Stored data entries

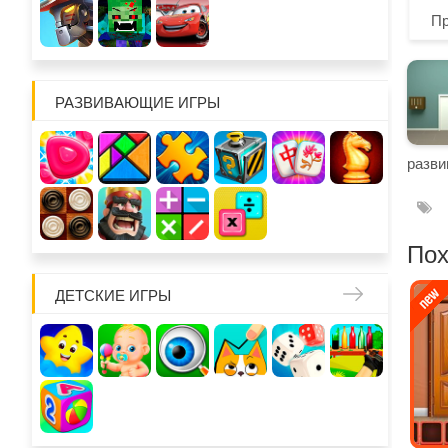
П
РАЗВИВАЮЩИЕ ИГРЫ
разви
Пох
ДЕТСКИЕ ИГРЫ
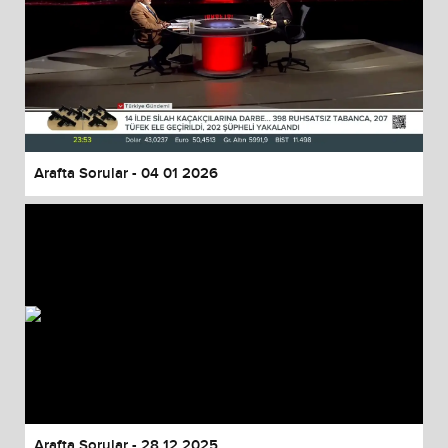
Arafta Sorular - 04 01 2026
Arafta Sorular - 28 12 2025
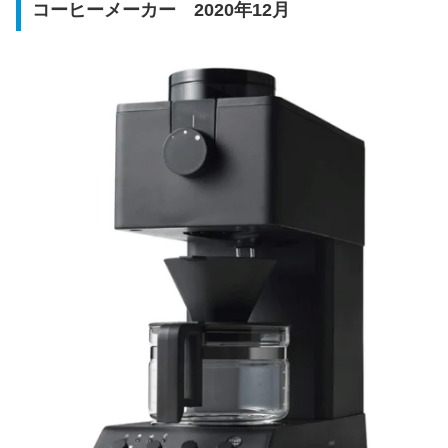
コーヒーメーカー 2020年12月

* _Activity_
Output the text lines from all the rows above as a JSON list of strings, one string per line, with blank lines left out. Leave the pictures out of the answer.

* _Task output_
[
  "П",
  "РАЗВИВАЮЩИЕ ИГРЫ",
  "разви",
  "Пох",
  "ДЕТСКИЕ ИГРЫ",
  "Arafta Sorular - 04 01 2026",
  "Arafta Sorular - 28 12 2025",
  "コーヒーメーカー 2020年12月"
]